Problem details: Each line of the entries below that holds "Post" is needed, copied in full.
*** Opening Given entries ***
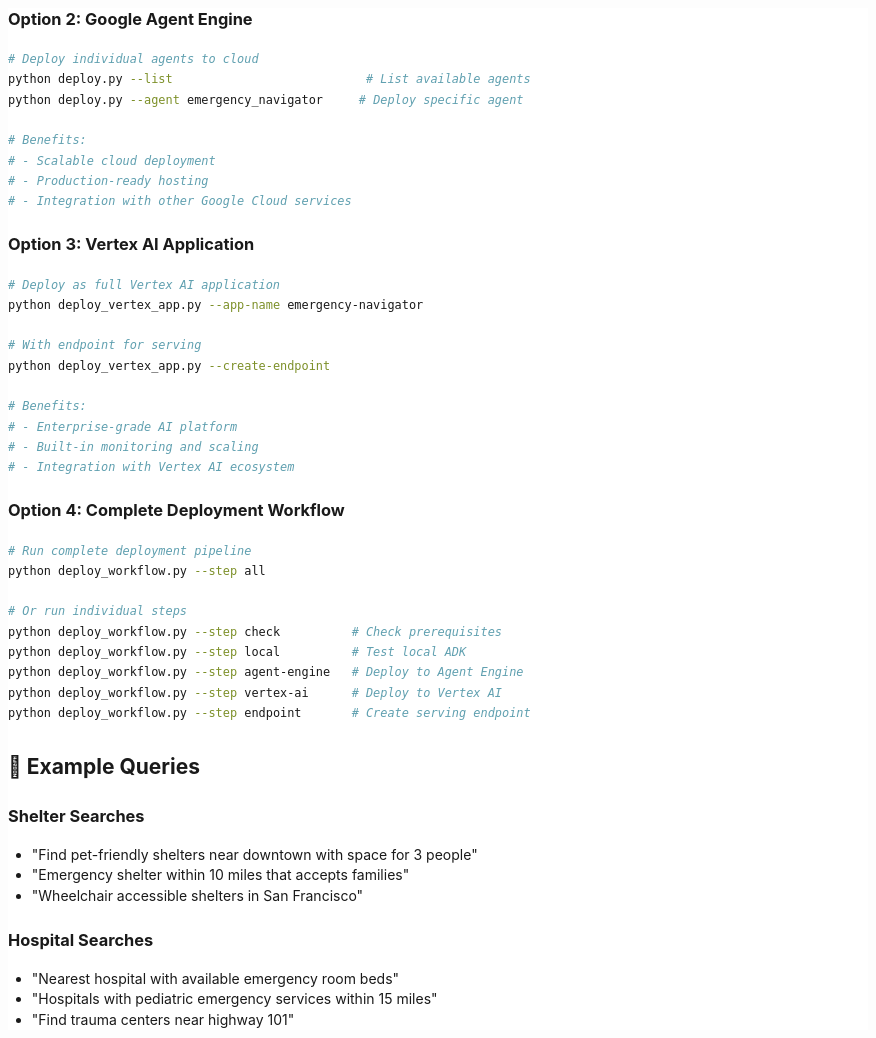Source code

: ### Option 2: Google Agent Engine
```bash
# Deploy individual agents to cloud
python deploy.py --list                           # List available agents
python deploy.py --agent emergency_navigator     # Deploy specific agent

# Benefits:
# - Scalable cloud deployment
# - Production-ready hosting
# - Integration with other Google Cloud services
```

### Option 3: Vertex AI Application
```bash
# Deploy as full Vertex AI application
python deploy_vertex_app.py --app-name emergency-navigator

# With endpoint for serving
python deploy_vertex_app.py --create-endpoint

# Benefits:
# - Enterprise-grade AI platform
# - Built-in monitoring and scaling
# - Integration with Vertex AI ecosystem
```

### Option 4: Complete Deployment Workflow
```bash
# Run complete deployment pipeline
python deploy_workflow.py --step all

# Or run individual steps
python deploy_workflow.py --step check          # Check prerequisites
python deploy_workflow.py --step local          # Test local ADK
python deploy_workflow.py --step agent-engine   # Deploy to Agent Engine
python deploy_workflow.py --step vertex-ai      # Deploy to Vertex AI
python deploy_workflow.py --step endpoint       # Create serving endpoint
```

## 📝 Example Queries

### Shelter Searches
- "Find pet-friendly shelters near downtown with space for 3 people"
- "Emergency shelter within 10 miles that accepts families"
- "Wheelchair accessible shelters in San Francisco"

### Hospital Searches  
- "Nearest hospital with available emergency room beds"
- "Hospitals with pediatric emergency services within 15 miles"
- "Find trauma centers near highway 101"
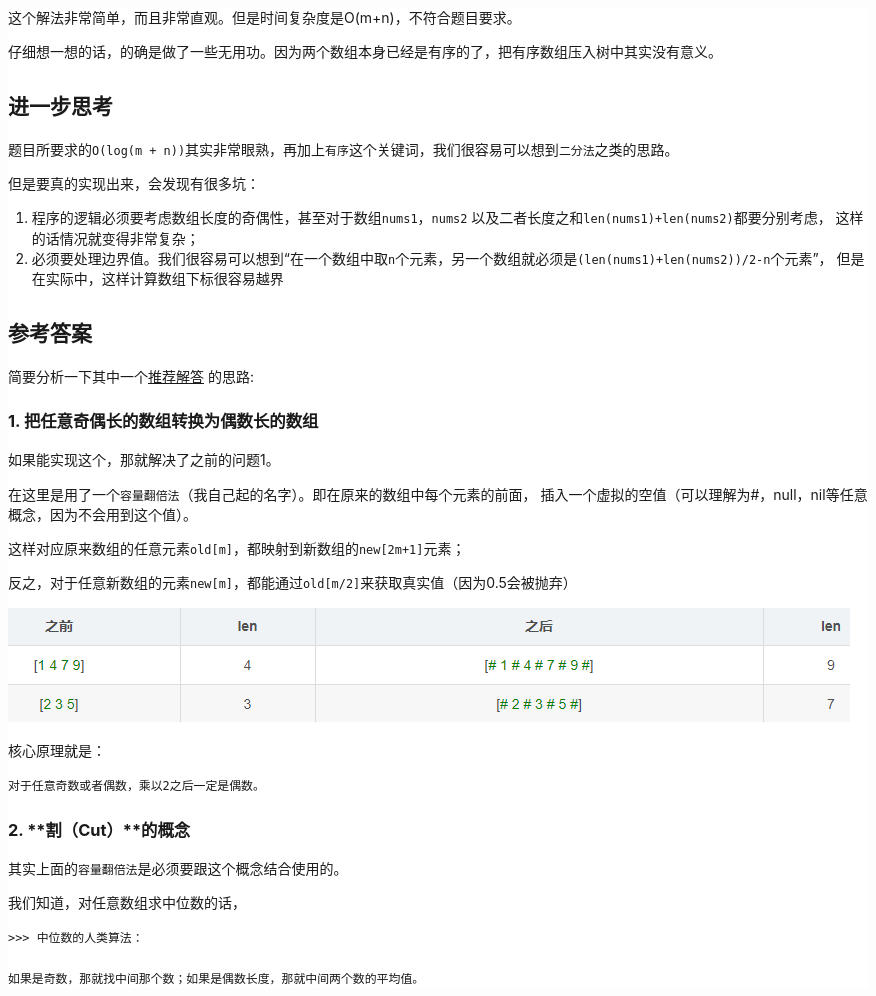 这个解法非常简单，而且非常直观。但是时间复杂度是O(m+n)，不符合题目要求。

仔细想一想的话，的确是做了一些无用功。因为两个数组本身已经是有序的了，把有序数组压入树中其实没有意义。

## 进一步思考

题目所要求的`O(log(m + n))`其实非常眼熟，再加上`有序`这个关键词，我们很容易可以想到`二分法`之类的思路。

但是要真的实现出来，会发现有很多坑：

1. 程序的逻辑必须要考虑数组长度的奇偶性，甚至对于数组`nums1`，`nums2` 以及二者长度之和`len(nums1)+len(nums2)`都要分别考虑，
这样的话情况就变得非常复杂；
2. 必须要处理边界值。我们很容易可以想到“在一个数组中取`n`个元素，另一个数组就必须是`(len(nums1)+len(nums2))/2-n`个元素”，
但是在实际中，这样计算数组下标很容易越界

## 参考答案

简要分析一下其中一个[推荐解答](https://leetcode-cn.com/problems/median-of-two-sorted-arrays/solution/4-xun-zhao-liang-ge-you-xu-shu-zu-de-zhong-wei-shu/)
的思路:

### 1. 把任意**奇偶长的数组**转换为**偶数长的数组**

如果能实现这个，那就解决了之前的问题1。

在这里是用了一个`容量翻倍法`（我自己起的名字）。即在原来的数组中每个元素的前面，
插入一个虚拟的空值（可以理解为#，null，nil等任意概念，因为不会用到这个值）。

这样对应原来数组的任意元素`old[m]`，都映射到新数组的`new[2m+1]`元素；

反之，对于任意新数组的元素`new[m]`，都能通过`old[m/2]`来获取真实值（因为0.5会被抛弃）

![容量翻倍法示意图](/screenshot/2019-07-01-Algo-DoubleList.png)

核心原理就是：
```text
对于任意奇数或者偶数，乘以2之后一定是偶数。
```


### 2. **割（Cut）**的概念

其实上面的`容量翻倍法`是必须要跟这个概念结合使用的。

我们知道，对任意数组求中位数的话，

```text
>>> 中位数的人类算法：

如果是奇数，那就找中间那个数；如果是偶数长度，那就中间两个数的平均值。
```
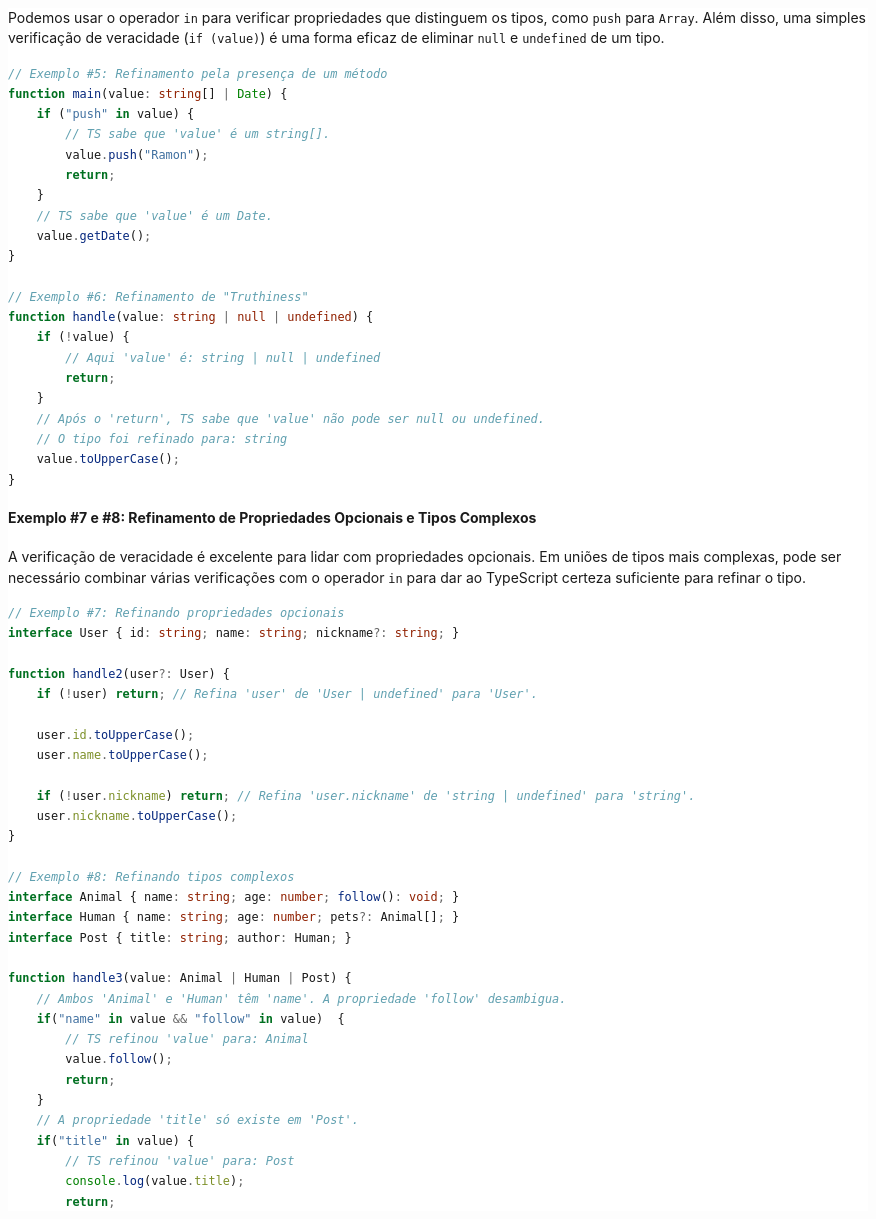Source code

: Podemos usar o operador `in` para verificar propriedades que distinguem os tipos, como `push` para `Array`. Além disso, uma simples verificação de veracidade (`if (value)`) é uma forma eficaz de eliminar `null` e `undefined` de um tipo.

```ts
// Exemplo #5: Refinamento pela presença de um método
function main(value: string[] | Date) {
    if ("push" in value) {
        // TS sabe que 'value' é um string[].
        value.push("Ramon"); 
        return;
    }
    // TS sabe que 'value' é um Date.
    value.getDate(); 
}

// Exemplo #6: Refinamento de "Truthiness"
function handle(value: string | null | undefined) {
    if (!value) {
        // Aqui 'value' é: string | null | undefined
        return;
    }
    // Após o 'return', TS sabe que 'value' não pode ser null ou undefined.
    // O tipo foi refinado para: string
    value.toUpperCase();
}
```

#### Exemplo #7 e #8: Refinamento de Propriedades Opcionais e Tipos Complexos

A verificação de veracidade é excelente para lidar com propriedades opcionais. Em uniões de tipos mais complexas, pode ser necessário combinar várias verificações com o operador `in` para dar ao TypeScript certeza suficiente para refinar o tipo.

```ts
// Exemplo #7: Refinando propriedades opcionais
interface User { id: string; name: string; nickname?: string; }

function handle2(user?: User) {
    if (!user) return; // Refina 'user' de 'User | undefined' para 'User'.

    user.id.toUpperCase();
    user.name.toUpperCase();

    if (!user.nickname) return; // Refina 'user.nickname' de 'string | undefined' para 'string'.
    user.nickname.toUpperCase();
}

// Exemplo #8: Refinando tipos complexos
interface Animal { name: string; age: number; follow(): void; }
interface Human { name: string; age: number; pets?: Animal[]; }
interface Post { title: string; author: Human; }

function handle3(value: Animal | Human | Post) {
    // Ambos 'Animal' e 'Human' têm 'name'. A propriedade 'follow' desambigua.
    if("name" in value && "follow" in value)  {
        // TS refinou 'value' para: Animal
        value.follow();
        return;
    }
    // A propriedade 'title' só existe em 'Post'.
    if("title" in value) {
        // TS refinou 'value' para: Post
        console.log(value.title);
        return;
```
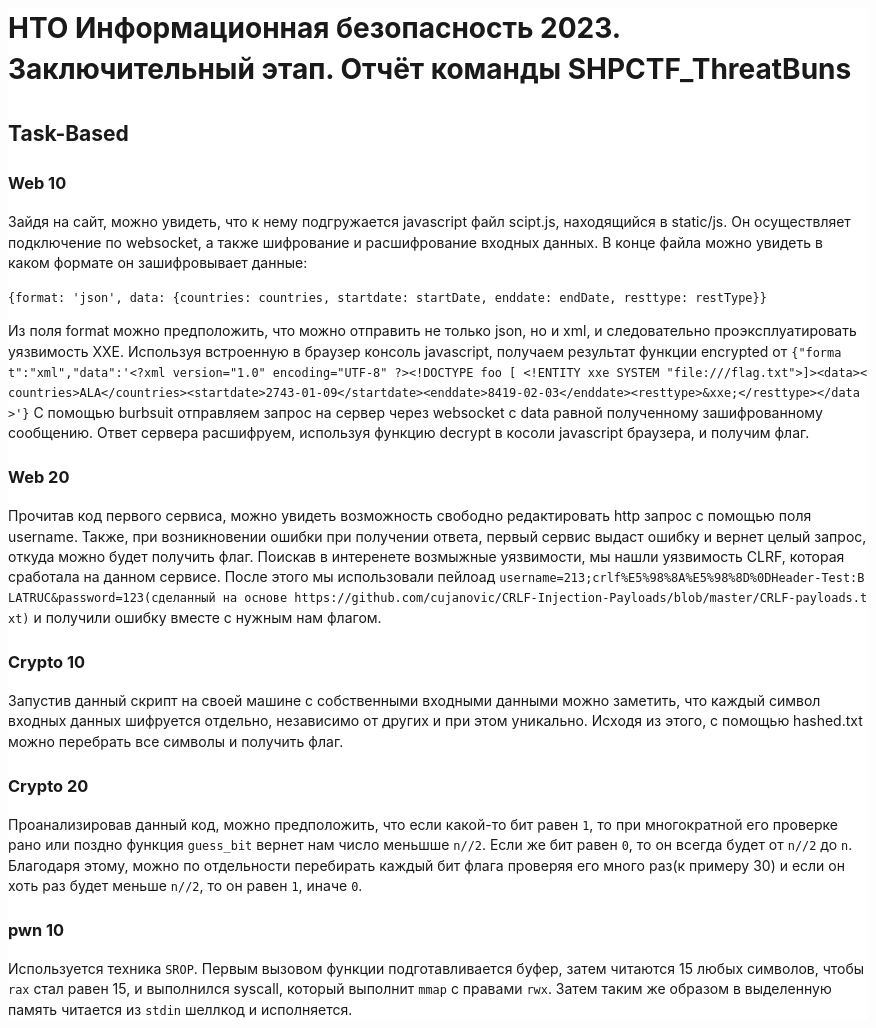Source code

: # НТО Информационная безопасность 2023. Заключительный этап. Отчёт команды SHPCTF_ThreatBuns


## Task-Based

### Web 10
Зайдя на сайт, можно увидеть, что к нему подгружается javascript файл scipt.js, находящийся в static/js.
Он осуществляет подключение по websocket, а также шифрование и расшифрование входных данных. В конце файла можно увидеть в каком формате он зашифровывает данные:
```
{format: 'json', data: {countries: countries, startdate: startDate, enddate: endDate, resttype: restType}}
```
Из поля format можно предположить, что можно отправить не только json, но и xml, и следовательно проэксплуатировать уязвимость XXE.
Используя встроенную в браузер консоль javascript, получаем результат функции encrypted от `{"format":"xml","data":'<?xml version="1.0" encoding="UTF-8" ?><!DOCTYPE foo [ <!ENTITY xxe SYSTEM "file:///flag.txt">]><data><countries>ALA</countries><startdate>2743-01-09</startdate><enddate>8419-02-03</enddate><resttype>&xxe;</resttype></data>'}`
С помощью burbsuit отправляем запрос на сервер через websocket с data равной полученному зашифрованному сообщению. Ответ сервера расшифруем, используя функцию decrypt в косоли javascript браузера, и получим флаг.
	
### Web 20
Прочитав код первого сервиса, можно увидеть возможность свободно редактировать http запрос с помощью поля username. Также, при возникновении ошибки при получении ответа, первый сервис выдаст ошибку и вернет целый запрос, откуда можно будет получить флаг.
Поискав в интеренете возмыжные уязвимости, мы нашли уязвимость CLRF, которая сработала на данном сервисе. После этого мы использовали пейлоад `username=213;crlf%E5%98%8A%E5%98%8D%0DHeader-Test:BLATRUC&password=123(сделанный на основе https://github.com/cujanovic/CRLF-Injection-Payloads/blob/master/CRLF-payloads.txt)` и получили ошибку вместе с нужным нам флагом.

### Crypto 10
Запустив данный скрипт на своей машине с собственными входными данными можно заметить, что каждый символ входных данных шифруется отдельно, независимо от других и при этом уникально. Исходя из этого, с помощью hashed.txt можно перебрать все символы и получить флаг.

### Crypto 20
Проанализировав данный код, можно предположить, что если какой-то бит равен `1`, то при многократной его проверке рано или поздно функция `guess_bit` вернет нам число меньшше `n//2`. Если же бит равен `0`, то он всегда будет от `n//2` до `n`. Благодаря этому, можно по отдельности перебирать каждый бит флага проверяя его много раз(к примеру 30) и если он хоть раз будет меньше `n//2`, то он равен `1`, иначе `0`.

### pwn 10

Используется техника `SROP`. Первым вызовом функции подготавливается буфер, затем читаются 15 любых символов, чтобы `rax` стал равен 15, и выполнился syscall, который выполнит `mmap` с правами `rwx`. Затем таким же образом в выделенную память читается из `stdin` шеллкод и исполняется.
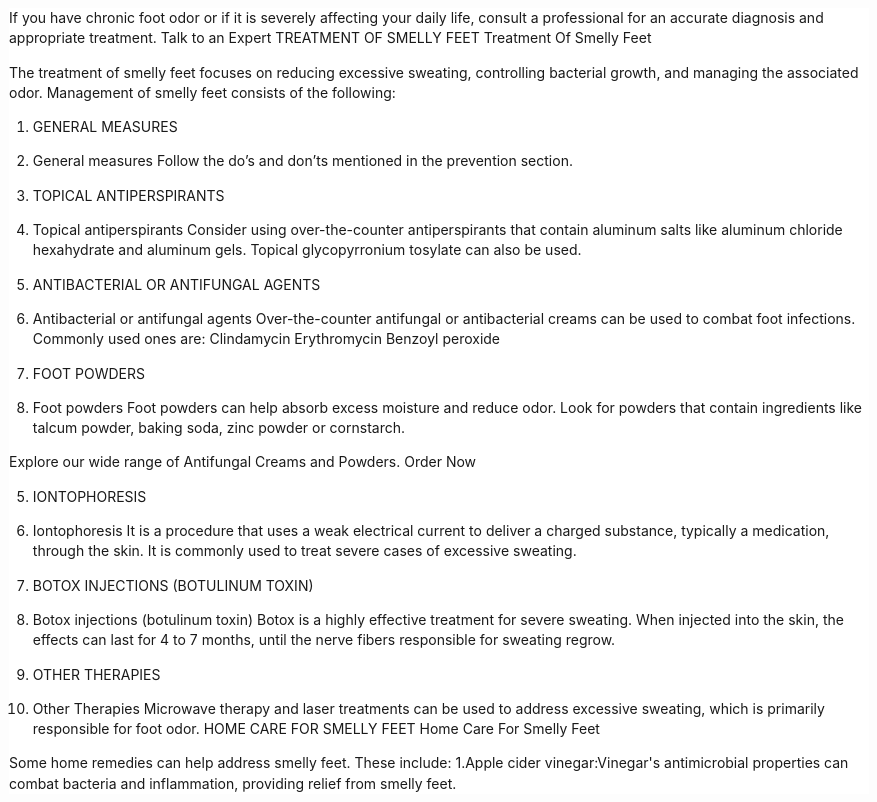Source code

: 
If you have chronic foot odor or if it is severely affecting your daily life, consult a professional for an accurate diagnosis and appropriate treatment.
Talk to an Expert
TREATMENT OF SMELLY FEET
Treatment Of Smelly Feet

The treatment of smelly feet focuses on reducing excessive sweating, controlling bacterial growth, and managing the associated odor. Management of smelly feet consists of the following:


1. GENERAL MEASURES
1. General measures
Follow the do’s and don’ts mentioned in the prevention section.


2. TOPICAL ANTIPERSPIRANTS
2. Topical antiperspirants
Consider using over-the-counter antiperspirants that contain aluminum salts like aluminum chloride hexahydrate and aluminum gels. Topical glycopyrronium tosylate can also be used.

3. ANTIBACTERIAL OR ANTIFUNGAL AGENTS
3. Antibacterial or antifungal agents
Over-the-counter antifungal or antibacterial creams can be used to combat foot infections. Commonly used ones are:
Clindamycin
Erythromycin
Benzoyl peroxide

4. FOOT POWDERS
4. Foot powders
Foot powders can help absorb excess moisture and reduce odor. Look for powders that contain ingredients like talcum powder, baking soda, zinc powder or cornstarch.

Explore our wide range of Antifungal Creams and Powders.
Order Now

5. IONTOPHORESIS
5. Iontophoresis
It is a procedure that uses a weak electrical current to deliver a charged substance, typically a medication, through the skin. It is commonly used to treat severe cases of excessive sweating.


6. BOTOX INJECTIONS (BOTULINUM TOXIN)
6. Botox injections (botulinum toxin)
Botox is a highly effective treatment for severe sweating.
When injected into the skin, the effects can last for 4 to 7 months, until the nerve fibers responsible for sweating regrow.


7. OTHER THERAPIES
7. Other Therapies
Microwave therapy and laser treatments can be used to address excessive sweating, which is primarily responsible for foot odor.
HOME CARE FOR SMELLY FEET
Home Care For Smelly Feet

Some home remedies can help address smelly feet. These include:
1.Apple cider vinegar:Vinegar's antimicrobial properties can combat bacteria and inflammation, providing relief from smelly feet.
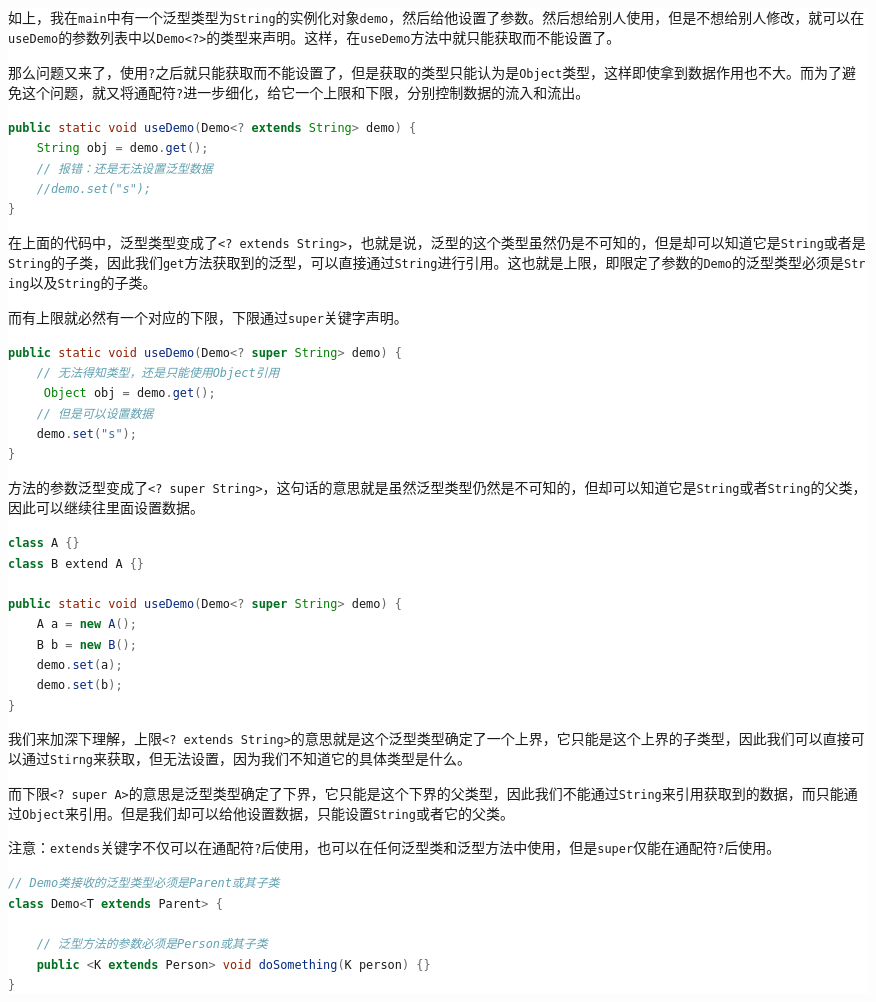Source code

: 如上，我在`main`中有一个泛型类型为`String`的实例化对象`demo`，然后给他设置了参数。然后想给别人使用，但是不想给别人修改，就可以在`useDemo`的参数列表中以`Demo<?>`的类型来声明。这样，在`useDemo`方法中就只能获取而不能设置了。

那么问题又来了，使用`?`之后就只能获取而不能设置了，但是获取的类型只能认为是`Object`类型，这样即使拿到数据作用也不大。而为了避免这个问题，就又将通配符`?`进一步细化，给它一个上限和下限，分别控制数据的流入和流出。

```java
public static void useDemo(Demo<? extends String> demo) {
    String obj = demo.get();
    // 报错：还是无法设置泛型数据
    //demo.set("s");
}
```

在上面的代码中，泛型类型变成了`<? extends String>`，也就是说，泛型的这个类型虽然仍是不可知的，但是却可以知道它是`String`或者是`String`的子类，因此我们`get`方法获取到的泛型，可以直接通过`String`进行引用。这也就是上限，即限定了参数的`Demo`的泛型类型必须是`String`以及`String`的子类。

而有上限就必然有一个对应的下限，下限通过`super`关键字声明。

```java
public static void useDemo(Demo<? super String> demo) {
    // 无法得知类型，还是只能使用Object引用
     Object obj = demo.get();
  	// 但是可以设置数据
    demo.set("s");
}
```

方法的参数泛型变成了`<? super String>`，这句话的意思就是虽然泛型类型仍然是不可知的，但却可以知道它是`String`或者`String`的父类，因此可以继续往里面设置数据。

```java
class A {}
class B extend A {}

public static void useDemo(Demo<? super String> demo) {
    A a = new A();
    B b = new B();
    demo.set(a);
    demo.set(b);
}
```

我们来加深下理解，上限`<? extends String>`的意思就是这个泛型类型确定了一个上界，它只能是这个上界的子类型，因此我们可以直接可以通过`Stirng`来获取，但无法设置，因为我们不知道它的具体类型是什么。

而下限`<? super A>`的意思是泛型类型确定了下界，它只能是这个下界的父类型，因此我们不能通过`String`来引用获取到的数据，而只能通过`Object`来引用。但是我们却可以给他设置数据，只能设置`String`或者它的父类。

注意：`extends`关键字不仅可以在通配符`?`后使用，也可以在任何泛型类和泛型方法中使用，但是`super`仅能在通配符`?`后使用。

```java
// Demo类接收的泛型类型必须是Parent或其子类
class Demo<T extends Parent> {
    
    // 泛型方法的参数必须是Person或其子类
    public <K extends Person> void doSomething(K person) {}
}
```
*** Closing Given entries ***
Exercise result:
interface Post { title: string; author: Human; }
function handle3(value: Animal | Human | Post) {
    // A propriedade 'title' só existe em 'Post'.
        // TS refinou 'value' para: Post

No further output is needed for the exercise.